**ACTIVITY LIST:**
• 1. In the excerpt on the injunctions, which items were the parents restrained from allowing the child to use?
• 2. Reproduce the excerpt on the injunctions from "The injunctions made" to "she was 14.".
• 3. Summarize the excerpt on the injunctions in two sentences.

READING PASSAGE section start

The injunctions made restrained the parents from allowing the child to use chainsaws, machetes, pocket/flick knives and hunting knives. On the condition that the child must also have a minor’s firearms permit and supervision in accordance with the Firearms Act 1996 (Tas), the parents were restrained from enabling the child to participate or attend shooting events until she was 12 and hunting activities with a gun until she was 14.

READING PASSAGE section end
EXERCISE DATA section start

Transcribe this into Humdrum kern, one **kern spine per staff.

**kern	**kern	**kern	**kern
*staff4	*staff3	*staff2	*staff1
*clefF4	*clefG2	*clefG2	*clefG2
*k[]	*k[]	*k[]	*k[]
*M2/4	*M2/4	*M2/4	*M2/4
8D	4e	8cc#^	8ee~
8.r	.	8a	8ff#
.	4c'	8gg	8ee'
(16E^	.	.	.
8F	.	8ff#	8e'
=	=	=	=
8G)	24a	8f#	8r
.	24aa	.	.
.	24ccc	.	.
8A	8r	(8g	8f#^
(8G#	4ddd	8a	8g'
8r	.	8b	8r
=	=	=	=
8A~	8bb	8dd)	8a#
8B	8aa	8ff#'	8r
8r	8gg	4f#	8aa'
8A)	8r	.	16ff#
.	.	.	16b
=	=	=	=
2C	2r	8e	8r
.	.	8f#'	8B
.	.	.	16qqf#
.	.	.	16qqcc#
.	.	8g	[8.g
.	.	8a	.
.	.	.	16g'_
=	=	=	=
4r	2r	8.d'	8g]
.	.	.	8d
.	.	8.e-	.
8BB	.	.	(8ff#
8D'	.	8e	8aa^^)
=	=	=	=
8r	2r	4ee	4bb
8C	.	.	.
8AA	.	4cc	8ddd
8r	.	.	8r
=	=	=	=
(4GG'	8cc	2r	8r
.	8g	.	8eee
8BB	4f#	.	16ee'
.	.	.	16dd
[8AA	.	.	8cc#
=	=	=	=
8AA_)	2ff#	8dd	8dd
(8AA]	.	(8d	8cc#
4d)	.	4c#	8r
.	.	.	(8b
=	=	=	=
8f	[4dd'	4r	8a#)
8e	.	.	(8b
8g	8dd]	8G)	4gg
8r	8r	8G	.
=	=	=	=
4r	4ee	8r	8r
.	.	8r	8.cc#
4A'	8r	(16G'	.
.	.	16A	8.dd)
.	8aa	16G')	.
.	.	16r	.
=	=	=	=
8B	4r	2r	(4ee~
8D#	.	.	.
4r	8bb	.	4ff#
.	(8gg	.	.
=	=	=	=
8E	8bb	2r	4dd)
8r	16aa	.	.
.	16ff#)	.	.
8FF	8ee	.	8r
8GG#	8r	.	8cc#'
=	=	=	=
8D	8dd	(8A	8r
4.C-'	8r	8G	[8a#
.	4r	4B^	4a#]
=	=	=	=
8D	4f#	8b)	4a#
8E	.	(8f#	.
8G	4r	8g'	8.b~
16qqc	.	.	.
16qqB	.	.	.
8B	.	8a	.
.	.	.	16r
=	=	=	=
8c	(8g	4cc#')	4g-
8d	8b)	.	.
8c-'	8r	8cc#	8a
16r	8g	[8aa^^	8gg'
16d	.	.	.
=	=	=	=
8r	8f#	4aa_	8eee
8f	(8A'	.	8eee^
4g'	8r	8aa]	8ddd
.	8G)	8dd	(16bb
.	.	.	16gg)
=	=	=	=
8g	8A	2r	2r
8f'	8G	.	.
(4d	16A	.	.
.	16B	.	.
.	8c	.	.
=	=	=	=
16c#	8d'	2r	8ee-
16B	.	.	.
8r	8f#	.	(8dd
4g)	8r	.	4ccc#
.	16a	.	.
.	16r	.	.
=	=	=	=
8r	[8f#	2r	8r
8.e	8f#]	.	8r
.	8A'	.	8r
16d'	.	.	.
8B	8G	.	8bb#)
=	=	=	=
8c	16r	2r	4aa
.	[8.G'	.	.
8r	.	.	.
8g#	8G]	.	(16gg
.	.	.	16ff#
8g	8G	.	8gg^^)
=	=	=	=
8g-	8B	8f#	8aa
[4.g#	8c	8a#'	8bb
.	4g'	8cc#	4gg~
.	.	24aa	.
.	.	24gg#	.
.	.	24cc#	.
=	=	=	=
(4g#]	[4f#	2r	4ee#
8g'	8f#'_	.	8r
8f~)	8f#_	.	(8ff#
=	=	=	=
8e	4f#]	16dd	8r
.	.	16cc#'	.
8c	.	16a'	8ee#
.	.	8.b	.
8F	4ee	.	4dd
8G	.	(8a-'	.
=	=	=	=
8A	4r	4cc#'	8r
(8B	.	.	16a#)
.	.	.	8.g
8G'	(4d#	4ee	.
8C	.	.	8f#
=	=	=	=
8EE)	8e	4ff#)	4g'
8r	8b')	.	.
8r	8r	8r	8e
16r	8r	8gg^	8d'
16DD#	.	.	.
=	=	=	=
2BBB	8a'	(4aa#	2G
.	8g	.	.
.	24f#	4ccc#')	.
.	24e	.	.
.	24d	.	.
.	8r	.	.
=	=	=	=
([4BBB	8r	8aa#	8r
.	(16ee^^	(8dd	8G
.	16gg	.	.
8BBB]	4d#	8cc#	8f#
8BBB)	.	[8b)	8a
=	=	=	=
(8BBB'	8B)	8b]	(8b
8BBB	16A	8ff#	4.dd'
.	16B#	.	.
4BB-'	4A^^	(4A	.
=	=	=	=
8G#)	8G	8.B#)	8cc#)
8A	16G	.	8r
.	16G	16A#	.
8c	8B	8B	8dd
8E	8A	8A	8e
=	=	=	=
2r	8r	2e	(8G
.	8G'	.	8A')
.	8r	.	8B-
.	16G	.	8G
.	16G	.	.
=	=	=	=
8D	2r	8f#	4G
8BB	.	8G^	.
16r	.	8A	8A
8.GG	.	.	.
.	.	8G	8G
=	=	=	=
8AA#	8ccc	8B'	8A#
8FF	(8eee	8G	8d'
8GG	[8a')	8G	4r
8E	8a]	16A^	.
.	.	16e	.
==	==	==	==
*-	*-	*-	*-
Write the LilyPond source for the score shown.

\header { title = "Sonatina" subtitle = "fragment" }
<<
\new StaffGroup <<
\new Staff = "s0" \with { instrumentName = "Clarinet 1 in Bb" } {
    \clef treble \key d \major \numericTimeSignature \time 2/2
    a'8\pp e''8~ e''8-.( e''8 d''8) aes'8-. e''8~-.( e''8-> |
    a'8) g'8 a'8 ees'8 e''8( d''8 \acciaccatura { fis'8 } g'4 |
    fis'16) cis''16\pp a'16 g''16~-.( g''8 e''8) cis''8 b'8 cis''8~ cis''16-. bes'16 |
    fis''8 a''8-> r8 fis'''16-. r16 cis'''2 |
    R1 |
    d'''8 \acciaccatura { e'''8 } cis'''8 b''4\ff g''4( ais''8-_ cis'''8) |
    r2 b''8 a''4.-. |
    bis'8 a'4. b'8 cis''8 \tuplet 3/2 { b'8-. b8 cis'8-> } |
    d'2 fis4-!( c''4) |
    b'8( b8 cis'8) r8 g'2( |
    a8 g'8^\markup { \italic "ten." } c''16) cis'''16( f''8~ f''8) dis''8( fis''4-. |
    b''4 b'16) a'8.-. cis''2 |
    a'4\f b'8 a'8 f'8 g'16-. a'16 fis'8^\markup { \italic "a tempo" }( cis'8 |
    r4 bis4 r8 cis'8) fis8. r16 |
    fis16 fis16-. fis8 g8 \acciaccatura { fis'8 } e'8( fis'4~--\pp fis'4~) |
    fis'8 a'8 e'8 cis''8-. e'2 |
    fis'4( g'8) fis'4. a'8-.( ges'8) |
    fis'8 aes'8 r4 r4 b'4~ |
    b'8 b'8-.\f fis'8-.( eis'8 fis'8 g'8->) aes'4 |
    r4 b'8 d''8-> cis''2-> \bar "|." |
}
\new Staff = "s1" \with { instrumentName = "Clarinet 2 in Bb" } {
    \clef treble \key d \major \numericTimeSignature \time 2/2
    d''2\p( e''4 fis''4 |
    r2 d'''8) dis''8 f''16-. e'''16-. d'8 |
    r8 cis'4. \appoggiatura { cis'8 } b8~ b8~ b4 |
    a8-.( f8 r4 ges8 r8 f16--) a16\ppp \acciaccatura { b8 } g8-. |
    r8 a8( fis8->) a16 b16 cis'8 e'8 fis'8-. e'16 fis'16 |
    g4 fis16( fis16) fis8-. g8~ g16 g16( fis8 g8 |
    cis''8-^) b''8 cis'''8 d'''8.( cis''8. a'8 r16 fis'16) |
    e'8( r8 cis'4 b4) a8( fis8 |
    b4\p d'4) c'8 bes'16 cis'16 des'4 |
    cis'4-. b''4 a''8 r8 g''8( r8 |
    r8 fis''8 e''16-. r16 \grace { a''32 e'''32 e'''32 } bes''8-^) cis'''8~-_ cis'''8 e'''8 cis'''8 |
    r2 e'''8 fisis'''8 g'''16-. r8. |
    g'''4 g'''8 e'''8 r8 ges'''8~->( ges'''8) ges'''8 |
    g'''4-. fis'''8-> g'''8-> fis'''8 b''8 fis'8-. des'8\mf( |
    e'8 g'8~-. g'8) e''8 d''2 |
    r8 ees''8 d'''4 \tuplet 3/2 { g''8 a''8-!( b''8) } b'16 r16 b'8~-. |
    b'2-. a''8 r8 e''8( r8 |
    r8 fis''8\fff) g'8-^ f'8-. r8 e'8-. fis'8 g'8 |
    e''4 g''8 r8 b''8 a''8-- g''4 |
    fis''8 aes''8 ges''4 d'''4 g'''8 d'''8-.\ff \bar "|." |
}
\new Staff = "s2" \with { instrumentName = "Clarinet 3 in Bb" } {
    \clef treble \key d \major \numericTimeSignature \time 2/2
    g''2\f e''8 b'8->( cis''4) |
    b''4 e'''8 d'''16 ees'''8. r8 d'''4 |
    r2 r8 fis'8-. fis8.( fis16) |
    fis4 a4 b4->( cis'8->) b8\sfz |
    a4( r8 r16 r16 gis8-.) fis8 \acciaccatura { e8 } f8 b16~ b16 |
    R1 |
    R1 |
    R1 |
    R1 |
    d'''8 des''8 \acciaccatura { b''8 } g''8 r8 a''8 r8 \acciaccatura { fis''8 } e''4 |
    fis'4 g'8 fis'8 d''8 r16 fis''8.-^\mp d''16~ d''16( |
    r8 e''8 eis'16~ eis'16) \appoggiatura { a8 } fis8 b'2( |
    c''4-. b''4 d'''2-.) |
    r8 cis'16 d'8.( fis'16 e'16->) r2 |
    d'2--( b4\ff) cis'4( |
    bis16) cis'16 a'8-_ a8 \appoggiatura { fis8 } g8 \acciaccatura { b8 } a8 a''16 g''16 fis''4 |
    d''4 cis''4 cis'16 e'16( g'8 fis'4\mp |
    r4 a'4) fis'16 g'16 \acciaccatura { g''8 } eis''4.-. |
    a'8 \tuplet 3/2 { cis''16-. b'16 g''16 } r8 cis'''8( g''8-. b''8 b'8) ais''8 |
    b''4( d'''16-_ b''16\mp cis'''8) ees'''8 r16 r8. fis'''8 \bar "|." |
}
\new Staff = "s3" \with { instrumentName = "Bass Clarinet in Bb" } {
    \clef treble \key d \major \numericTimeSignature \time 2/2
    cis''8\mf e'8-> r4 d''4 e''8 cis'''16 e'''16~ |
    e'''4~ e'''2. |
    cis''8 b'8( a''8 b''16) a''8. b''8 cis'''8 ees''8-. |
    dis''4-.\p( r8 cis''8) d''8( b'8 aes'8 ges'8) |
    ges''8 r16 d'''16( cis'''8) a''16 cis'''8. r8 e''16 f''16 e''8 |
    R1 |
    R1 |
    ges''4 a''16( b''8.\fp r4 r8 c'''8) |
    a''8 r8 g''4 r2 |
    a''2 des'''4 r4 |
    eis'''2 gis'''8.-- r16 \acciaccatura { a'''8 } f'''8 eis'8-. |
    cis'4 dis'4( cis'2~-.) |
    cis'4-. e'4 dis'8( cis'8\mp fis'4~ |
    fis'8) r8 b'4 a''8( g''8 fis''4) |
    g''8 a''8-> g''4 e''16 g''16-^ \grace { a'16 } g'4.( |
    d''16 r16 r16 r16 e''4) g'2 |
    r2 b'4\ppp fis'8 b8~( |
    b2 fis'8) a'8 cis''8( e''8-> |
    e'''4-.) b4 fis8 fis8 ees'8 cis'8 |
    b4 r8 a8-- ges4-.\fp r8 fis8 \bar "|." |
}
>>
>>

EXERCISE DATA section end

**RESULTS:**
• 1. Chainsaws, machetes, pocket/flick knives and hunting knives.

• 2.
The injunctions made restrained the parents from allowing the child to use chainsaws, machetes, pocket/flick knives and hunting knives. On the condition that the child must also have a minor’s firearms permit and supervision in accordance with the Firearms Act 1996 (Tas), the parents were restrained from enabling the child to participate or attend shooting events until she was 12 and hunting activities with a gun until she was 14.

• 3. Injunctions restrained the parents from allowing the child to use chainsaws, machetes, pocket/flick knives and hunting knives. The parents were also restrained from enabling her to participate in or attend shooting events until she was 12 and hunting activities with a gun until she was 14, subject to a minor's firearms permit and supervision under the Firearms Act 1996 (Tas).